**TRECHO SELECIONADO:**
A viagem de Lula à África

Atualizado em 23 de março de 2013 às 9:16

Do ponto de vista simbólico, ela não poderia ter sido pior.

Lula recebe Ordem Nacional do Benin, na África
Lula recebe Ordem Nacional do Benin, na África

Era um congresso da esquerda, e a garota notou que as pessoas tinham chegado em carrões ao hotel de cinco estrelas, caro e luxuoso.

“É isso que esperam de nós?”, ela disse. Ela se referia às pessoas que, em várias partes da Europa, estavam e estão fazendo protestos contra o estado de coisas.

Havia, ali naquele simpósio solene, uma desconexão entre a esquerda e a voz rouca das ruas, como notou a jovem.

Teve imensa repercussão, entre os europeus, a fala. O vídeo foi um sucesso instantâneo no YouTube. Ela falou o óbvio, mas o óbvio frequentemente é ignorado.

A Pepe Mujica, o frugal presidente uruguaio, não se aplica a reprimenda da garota espanhola.

Mujica é altamente inspirador, e não apenas para a esquerda. Seu despojamento, sua simplicidade captam o zeitgeist, o espírito do tempo.

**OBJETIVO A:** Reescreva, nas linhas do conjunto de dados, o trecho que começa na linha que contém "[270, 441, 553, 486] [273, 177, 638, 485]" e termina na linha que contém "yellow lines on road", substituindo "638" por "640" e mantendo todo o resto inalterado. Apresente somente esse trecho.
**OBJETIVO B:** Dê continuidade ao texto sobre a viagem de Lula à África a partir do ponto em que ele termina.

**Trecho de um conjunto de dados:**
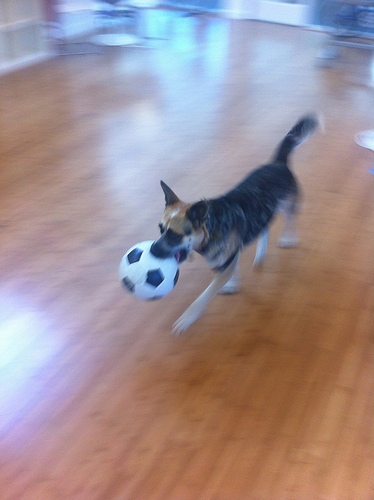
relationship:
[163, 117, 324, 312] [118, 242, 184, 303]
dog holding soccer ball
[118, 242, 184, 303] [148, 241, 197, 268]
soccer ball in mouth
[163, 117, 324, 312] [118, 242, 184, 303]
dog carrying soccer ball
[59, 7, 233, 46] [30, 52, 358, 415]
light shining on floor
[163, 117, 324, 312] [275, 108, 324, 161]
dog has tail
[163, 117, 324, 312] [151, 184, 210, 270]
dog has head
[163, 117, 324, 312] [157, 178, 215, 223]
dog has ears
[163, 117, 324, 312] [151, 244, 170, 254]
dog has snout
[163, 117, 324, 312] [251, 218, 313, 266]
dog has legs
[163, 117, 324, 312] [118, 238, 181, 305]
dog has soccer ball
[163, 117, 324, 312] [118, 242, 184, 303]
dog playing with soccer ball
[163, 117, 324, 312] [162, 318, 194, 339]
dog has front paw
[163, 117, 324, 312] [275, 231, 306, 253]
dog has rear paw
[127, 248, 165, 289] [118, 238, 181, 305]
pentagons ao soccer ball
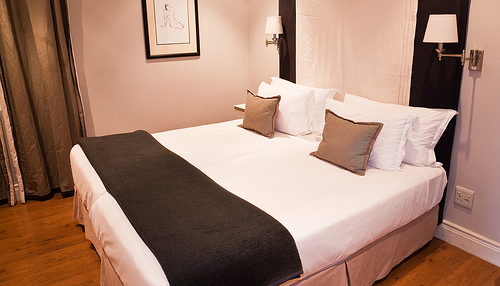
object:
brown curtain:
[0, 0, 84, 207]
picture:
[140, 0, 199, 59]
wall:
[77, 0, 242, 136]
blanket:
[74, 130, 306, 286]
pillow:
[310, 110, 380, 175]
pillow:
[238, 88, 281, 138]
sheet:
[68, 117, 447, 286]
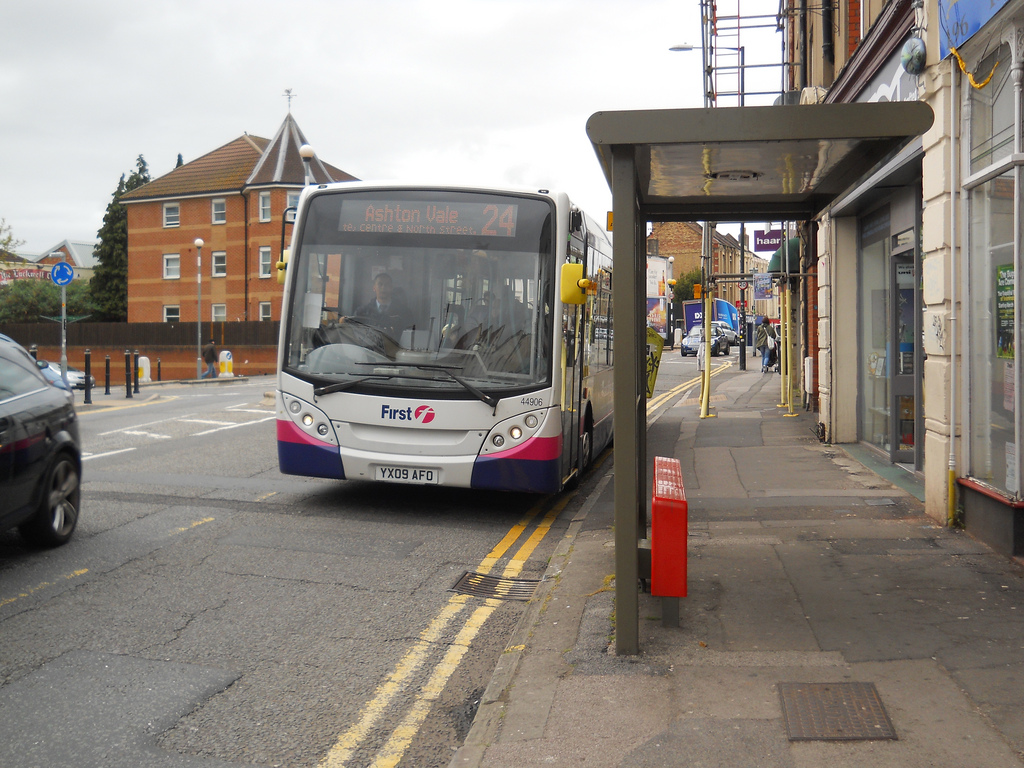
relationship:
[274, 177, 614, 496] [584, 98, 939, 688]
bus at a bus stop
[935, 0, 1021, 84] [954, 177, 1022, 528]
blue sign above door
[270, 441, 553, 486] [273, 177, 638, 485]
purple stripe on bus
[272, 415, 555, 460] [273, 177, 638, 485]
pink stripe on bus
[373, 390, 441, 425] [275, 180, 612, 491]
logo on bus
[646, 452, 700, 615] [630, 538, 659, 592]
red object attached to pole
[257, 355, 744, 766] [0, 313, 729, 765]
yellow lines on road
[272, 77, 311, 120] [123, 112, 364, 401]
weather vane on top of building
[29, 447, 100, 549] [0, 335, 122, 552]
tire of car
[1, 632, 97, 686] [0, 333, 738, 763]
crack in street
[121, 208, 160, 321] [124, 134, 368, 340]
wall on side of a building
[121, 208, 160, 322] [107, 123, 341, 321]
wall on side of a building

--

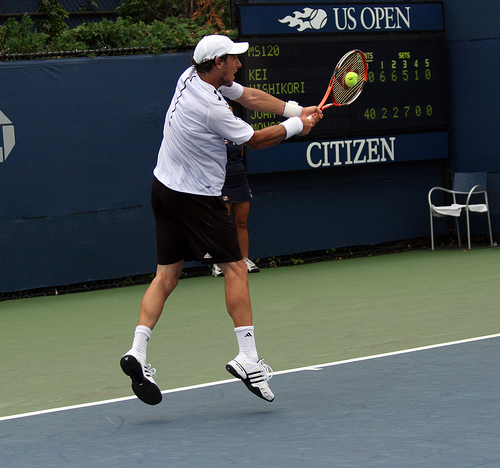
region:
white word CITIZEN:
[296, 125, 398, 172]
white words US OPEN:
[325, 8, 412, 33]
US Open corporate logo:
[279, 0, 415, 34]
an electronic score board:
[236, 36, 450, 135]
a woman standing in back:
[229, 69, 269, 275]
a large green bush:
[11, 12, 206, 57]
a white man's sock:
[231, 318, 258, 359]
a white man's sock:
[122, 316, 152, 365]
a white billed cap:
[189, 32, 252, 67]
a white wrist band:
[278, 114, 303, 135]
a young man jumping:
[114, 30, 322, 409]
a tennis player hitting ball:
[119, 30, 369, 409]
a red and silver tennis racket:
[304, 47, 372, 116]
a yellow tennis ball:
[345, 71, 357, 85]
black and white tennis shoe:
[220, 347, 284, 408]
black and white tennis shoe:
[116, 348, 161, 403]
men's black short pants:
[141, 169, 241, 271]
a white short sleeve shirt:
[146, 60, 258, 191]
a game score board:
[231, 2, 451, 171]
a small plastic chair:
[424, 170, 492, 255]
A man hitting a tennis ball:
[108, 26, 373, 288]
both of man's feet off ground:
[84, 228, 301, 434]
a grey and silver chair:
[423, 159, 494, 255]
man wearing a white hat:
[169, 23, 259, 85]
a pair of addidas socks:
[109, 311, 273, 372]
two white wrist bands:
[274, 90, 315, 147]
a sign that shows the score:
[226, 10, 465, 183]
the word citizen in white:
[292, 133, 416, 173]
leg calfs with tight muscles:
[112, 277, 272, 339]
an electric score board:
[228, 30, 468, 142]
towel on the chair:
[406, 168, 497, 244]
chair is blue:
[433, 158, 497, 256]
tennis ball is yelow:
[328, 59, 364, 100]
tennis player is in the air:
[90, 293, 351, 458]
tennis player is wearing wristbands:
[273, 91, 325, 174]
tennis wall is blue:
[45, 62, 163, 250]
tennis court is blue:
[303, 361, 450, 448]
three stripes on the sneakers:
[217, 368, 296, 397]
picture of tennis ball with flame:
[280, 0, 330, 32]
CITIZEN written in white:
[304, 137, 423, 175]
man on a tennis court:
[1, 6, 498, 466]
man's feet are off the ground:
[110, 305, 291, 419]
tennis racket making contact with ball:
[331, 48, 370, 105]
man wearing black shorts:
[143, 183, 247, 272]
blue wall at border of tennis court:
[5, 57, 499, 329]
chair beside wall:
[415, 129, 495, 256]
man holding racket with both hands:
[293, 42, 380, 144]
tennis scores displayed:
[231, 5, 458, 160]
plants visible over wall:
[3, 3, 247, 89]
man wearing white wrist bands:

---

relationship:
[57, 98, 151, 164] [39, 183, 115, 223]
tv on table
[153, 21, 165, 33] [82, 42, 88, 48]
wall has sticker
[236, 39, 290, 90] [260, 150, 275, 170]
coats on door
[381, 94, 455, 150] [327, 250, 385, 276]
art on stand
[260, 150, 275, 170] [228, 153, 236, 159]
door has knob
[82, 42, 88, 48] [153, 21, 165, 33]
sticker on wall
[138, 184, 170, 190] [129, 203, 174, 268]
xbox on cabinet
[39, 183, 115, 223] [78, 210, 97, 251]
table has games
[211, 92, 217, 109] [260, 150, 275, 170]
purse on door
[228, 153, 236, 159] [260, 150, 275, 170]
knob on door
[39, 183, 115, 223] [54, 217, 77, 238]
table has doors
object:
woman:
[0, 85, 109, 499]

**RESPOSTA ESCRITA A:**
[270, 441, 553, 486] [273, 177, 640, 485]
purple stripe on bus
[272, 415, 555, 460] [273, 177, 640, 485]
pink stripe on bus
[373, 390, 441, 425] [275, 180, 612, 491]
logo on bus
[646, 452, 700, 615] [630, 538, 659, 592]
red object attached to pole
[257, 355, 744, 766] [0, 313, 729, 765]
yellow lines on road

**RESPOSTA ESCRITA B:**
Dias atrás, soubemos que Mujica decidira não ir à missa de inauguração do papado de Francisco pela razão mais óbvia: é ateu. Mandou o vice, católico.

Mujica dispensou o palacete presidencial, e vive em sua casa modesta.

Todas essas coisas – a intervenção da espanholinha, a personalidade de Mujica – me vieram à cabeça quando li que Lula fora à África com as despesas pagas por empreiteiras.

Entendo as empreiteiras: elas estão interessadas em fazer negócios na África.

Mas não entendo Lula.

Por que, se era importante ir à África por razões humanitárias e de solidariedade para com o sofrido povo africano, ele não pagou as despesas ele mesmo? Dinheiro não falta: Lula faz palestras, como tantos ex-presidentes, a 200 mil reais de cachê.

Era apenas lobby para favorecer as empreiteiras? Para que se prestar a esse papel de mascate de luxo?

Do ponto de vista de simbologia a mensagem é altamente negativa.

Daí minha lembrança de Mujica: a simbologia conta. Associamos – se com acerto ou não é outra história – Zé Dirceu a vinhos caros, vida faustosa, gravatas finas e implantes de cabelo. Um Mujica às avessas, portanto.

Não tenho dúvida de quanto essa imagem – mais uma vez, ela pode ser real ou meramente uma ilusão — contribuiu para o empenho da mídia em demonizá-lo com propósitos nada edificantes.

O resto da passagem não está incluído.